Inside the White House, Brainard is viewed as a person who could successfully implement the Inflation Reduction Act and the semiconductor funding in the bipartisan CHIPS and Science Act of 2022, both signature pieces of legislation that Biden is likely to promote in his bid for reelection.

In her most recent speech, Brainard, 61, said “even with the recent moderation, inflation remains high, and policy will need to be sufficiently restrictive for some time to make sure inflation returns to 2% on a sustained basis.”

Meantime, the council’s next head will advise Biden as the economy flirts with recession and a battle brews with Republicans over whether to raise the federal debt limit. Managing relations with China is also high on the White House’s agenda.

A Democrat, Brainard was also previously considered a possible successor to Powell. Biden instead tapped Powell for a second term, promoting Brainard at the same time to the central bank’s No. 2 role.

Brainard and Powell have similar views on monetary policy, but differ over bank regulation, with Brainard opposing at nearly every step Powell’s modest rollbacks of some of the tough curbs imposed on banks after the financial crisis. Her support for the Fed to do more to fight climate change has won her support among Democrats.
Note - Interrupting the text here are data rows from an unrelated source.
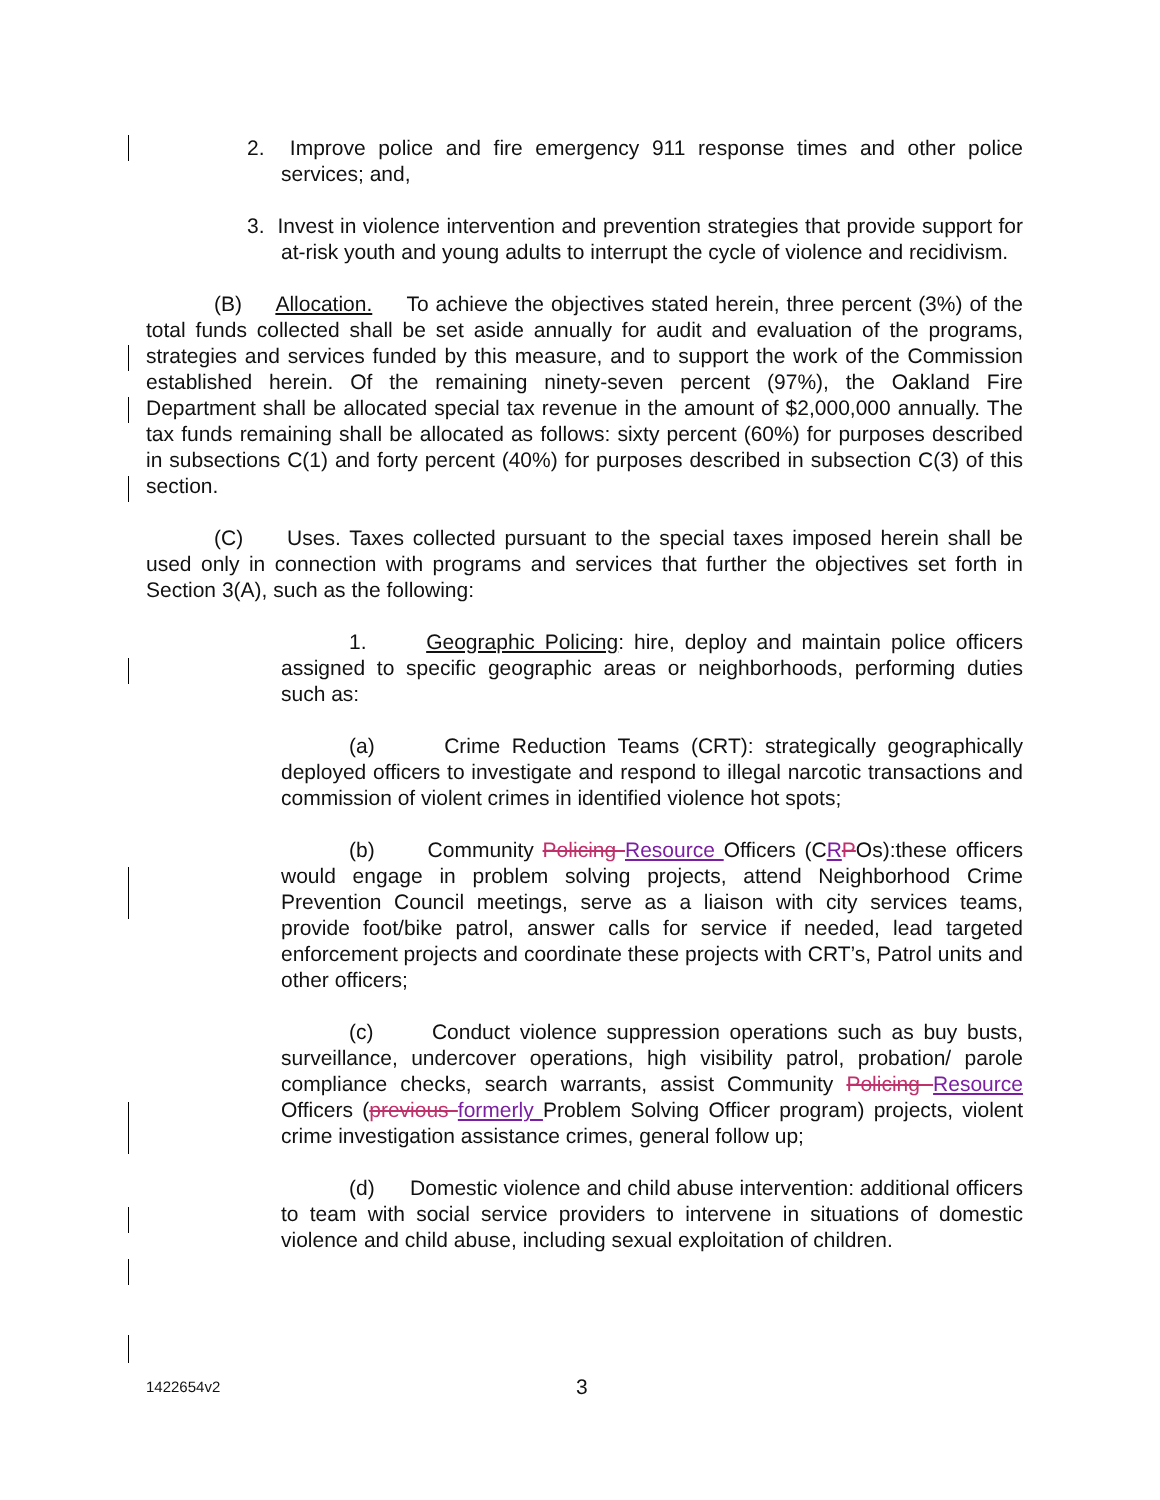2. Improve police and fire emergency 911 response times and other police services; and,
3. Invest in violence intervention and prevention strategies that provide support for at-risk youth and young adults to interrupt the cycle of violence and recidivism.
(B) Allocation. To achieve the objectives stated herein, three percent (3%) of the total funds collected shall be set aside annually for audit and evaluation of the programs, strategies and services funded by this measure, and to support the work of the Commission established herein. Of the remaining ninety-seven percent (97%), the Oakland Fire Department shall be allocated special tax revenue in the amount of $2,000,000 annually. The tax funds remaining shall be allocated as follows: sixty percent (60%) for purposes described in subsections C(1) and forty percent (40%) for purposes described in subsection C(3) of this section.
(C) Uses. Taxes collected pursuant to the special taxes imposed herein shall be used only in connection with programs and services that further the objectives set forth in Section 3(A), such as the following:
1. Geographic Policing: hire, deploy and maintain police officers assigned to specific geographic areas or neighborhoods, performing duties such as:
(a) Crime Reduction Teams (CRT): strategically geographically deployed officers to investigate and respond to illegal narcotic transactions and commission of violent crimes in identified violence hot spots;
(b) Community Policing Resource Officers (CRPOs):these officers would engage in problem solving projects, attend Neighborhood Crime Prevention Council meetings, serve as a liaison with city services teams, provide foot/bike patrol, answer calls for service if needed, lead targeted enforcement projects and coordinate these projects with CRT’s, Patrol units and other officers;
(c) Conduct violence suppression operations such as buy busts, surveillance, undercover operations, high visibility patrol, probation/ parole compliance checks, search warrants, assist Community Policing Resource Officers (previous formerly Problem Solving Officer program) projects, violent crime investigation assistance crimes, general follow up;
(d) Domestic violence and child abuse intervention: additional officers to team with social service providers to intervene in situations of domestic violence and child abuse, including sexual exploitation of children.
1422654v2 3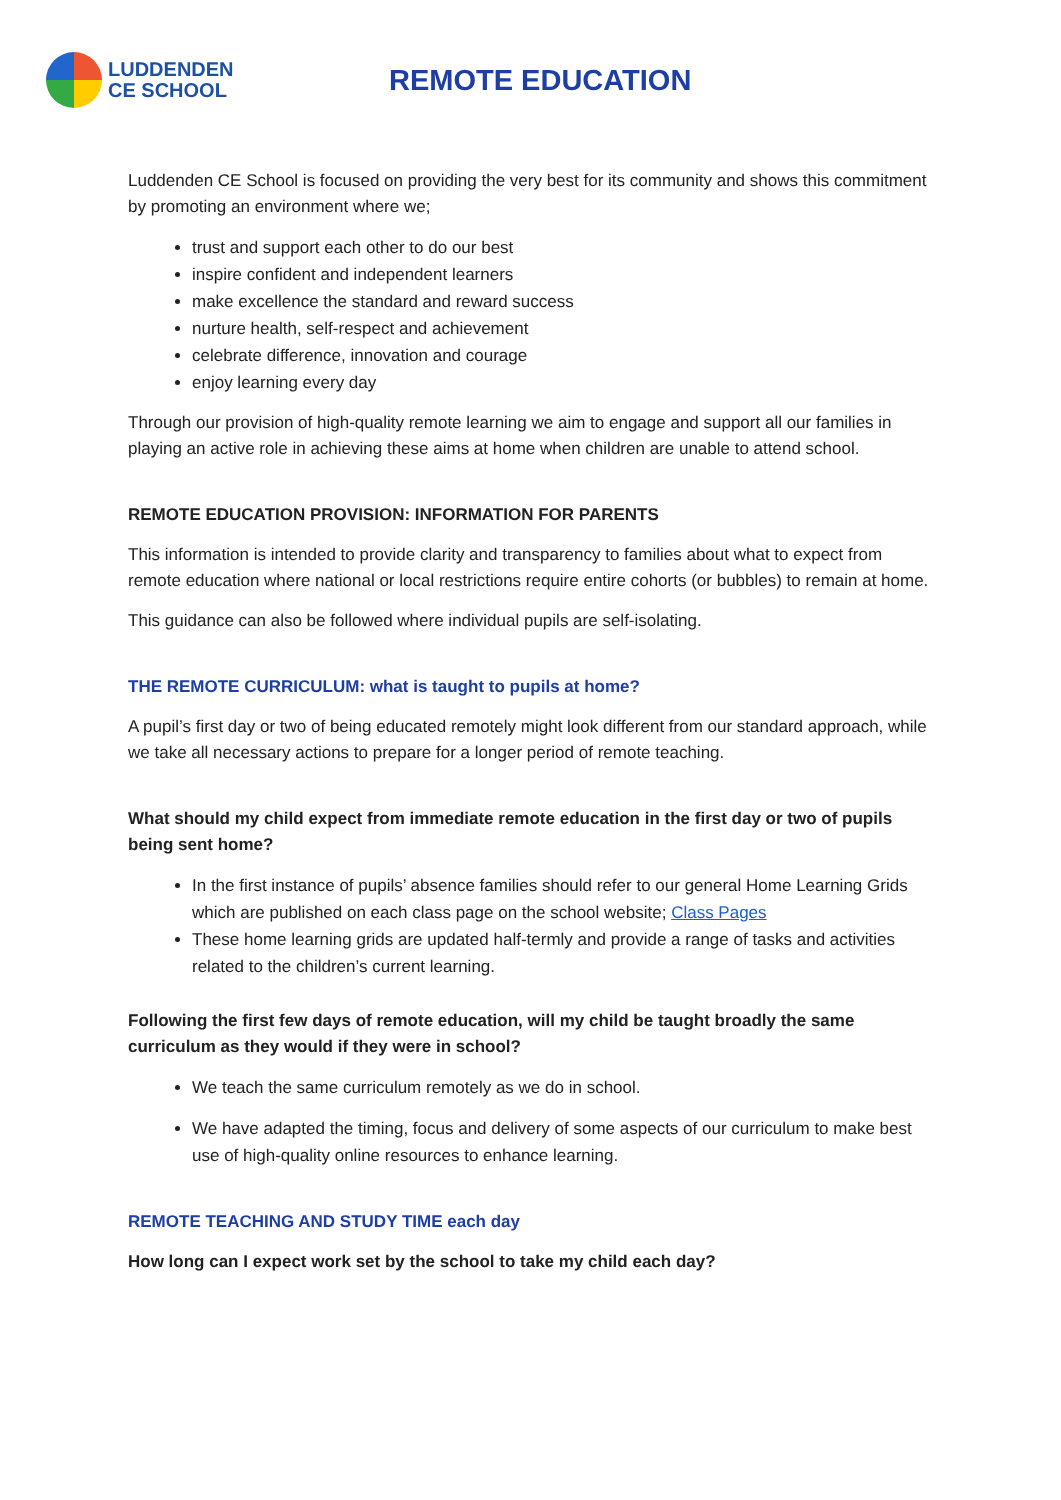LUDDENDEN
CE SCHOOL
REMOTE EDUCATION
Luddenden CE School is focused on providing the very best for its community and shows this commitment by promoting an environment where we;
trust and support each other to do our best
inspire confident and independent learners
make excellence the standard and reward success
nurture health, self-respect and achievement
celebrate difference, innovation and courage
enjoy learning every day
Through our provision of high-quality remote learning we aim to engage and support all our families in playing an active role in achieving these aims at home when children are unable to attend school.
REMOTE EDUCATION PROVISION: INFORMATION FOR PARENTS
This information is intended to provide clarity and transparency to families about what to expect from remote education where national or local restrictions require entire cohorts (or bubbles) to remain at home.
This guidance can also be followed where individual pupils are self-isolating.
THE REMOTE CURRICULUM: what is taught to pupils at home?
A pupil’s first day or two of being educated remotely might look different from our standard approach, while we take all necessary actions to prepare for a longer period of remote teaching.
What should my child expect from immediate remote education in the first day or two of pupils being sent home?
In the first instance of pupils’ absence families should refer to our general Home Learning Grids which are published on each class page on the school website; Class Pages
These home learning grids are updated half-termly and provide a range of tasks and activities related to the children’s current learning.
Following the first few days of remote education, will my child be taught broadly the same curriculum as they would if they were in school?
We teach the same curriculum remotely as we do in school.
We have adapted the timing, focus and delivery of some aspects of our curriculum to make best use of high-quality online resources to enhance learning.
REMOTE TEACHING AND STUDY TIME each day
How long can I expect work set by the school to take my child each day?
After steep rate increases last year, the Fed moderated the size of its moves to half a percentage point in December and is expected to down-shift again to a quarter point when officials meet next week.

While Brainard has supported rate hikes since the Fed pivoted to fight inflation, she was earlier in the camp arguing that higher prices would be transitory and would fade as the pandemic eased.

That dovish stance, shared by Powell and others at the Fed, has since been acknowledged as a serious policy error.

Brainard was nominated as a Fed governor in 2014 by President Barack Obama. Prior to joining the central bank, she had served as undersecretary for international affairs at Obama’s Treasury. She was a deputy director of the NEC under President Bill Clinton and also served in his Treasury.

Between 2001 and 2009, she was a senior fellow and then a vice president at the Brookings Institution in Washington. She taught applied economics at the Massachusetts Institute of Technology in the early 1990s.